* [REQUIRED ACTION 1] In the passage on the prognostic gene signature, how many PRCC patients were placed in the high-risk group?
* [REQUIRED ACTION 2] Continue the passage on the prognostic gene signature from the point where it stops.
TEXT BLOCK below:
Multivariate Cox regression analysis was performed for the 14 prognostic genes using the R software survival package, as shown in Table 1, 9 genes (ADORA1, CDKN3, CRY2, PLPPR4, PPA2, PPP2R2B, PPP6R2, PTP4A1, TPTE2) were ultimately identified to construct the gene signature panel. The following formula was used to calculate the risk score for each patient: Risk score = (0.3556 × ADORA1) + (0.6266 × CDKN3) + (−0.4708 × CRY2) + (0.5841 × PLPPR4) + (−0.9527 × PPA2) + (0.4254 × PPP2R2B) + (−0.5788 × PPP6R2) + (0.4000 × PTP4A1) + (1.6784 × TPTE2) (Table 1). ADORA1, CDKN3, PLPPR4, PPP2R2B, PTP4A1, TPTE2 were considered to be high-risk gene factors and, conversely, CRY2, PPA2, PPP6R2 were considered protective genes. Based on the median risk score, 142 of the 285 PRCC patients were classified into a high-risk group, while the remaining 143 patients were in the low-risk group.
End of TEXT BLOCK.
DATA SEGMENT below:
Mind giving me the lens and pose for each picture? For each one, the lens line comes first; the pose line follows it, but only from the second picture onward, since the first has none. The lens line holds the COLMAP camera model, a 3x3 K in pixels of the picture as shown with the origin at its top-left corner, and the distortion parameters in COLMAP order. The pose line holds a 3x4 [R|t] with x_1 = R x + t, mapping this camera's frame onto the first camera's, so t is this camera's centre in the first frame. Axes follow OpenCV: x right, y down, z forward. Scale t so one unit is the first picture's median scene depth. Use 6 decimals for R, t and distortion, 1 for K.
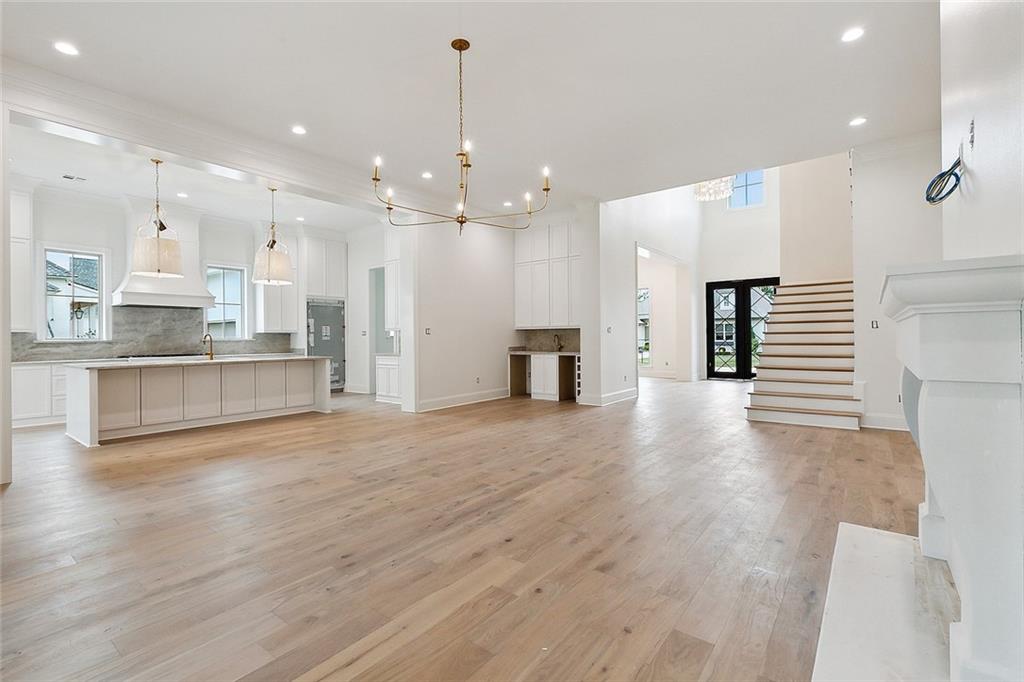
End of DATA SEGMENT.
* [RESULT 1] 142 of the 285 PRCC patients were placed in the high-risk group.

* [RESULT 2]
Evaluation and validation of prognostic models

Risk score distributions and scatter plots showed that patients with low-risk scores had better survival outcomes than the high-risk score group of ccRCC patients (Figure 3A,3B). The Kaplan-Meier analysis further confirmed the reliability of the prognosis model. The low-risk group had a significantly better prognosis than the high-risk group. The survival rate of low risk ccRCC patients was significantly higher than that of high risk ccRCC patients (Figure 3C). To assess the role of this signature in the diagnosis, we performed receiver operating characteristic (ROC) curve analysis. It showed that the area under curve (AUC) value of this model was 0.833, indicating that the model for these nine genes had good predictive power and high accuracy in predicting patient survival (Figure 3D). The heat map showed significant differences in the expression of nine genes between the two groups, with higher levels of expression of risk factors (ADORA1, CDKN3, PLPPR4, PPP2R2B, PTP4A1, TPTE2) in PRCC patients with high-risk scores, and protective factors (CRY2, PPA2, PPP6R2) expression levels were lower in PRCC patients with high-risk scores (Figure 4A,4B).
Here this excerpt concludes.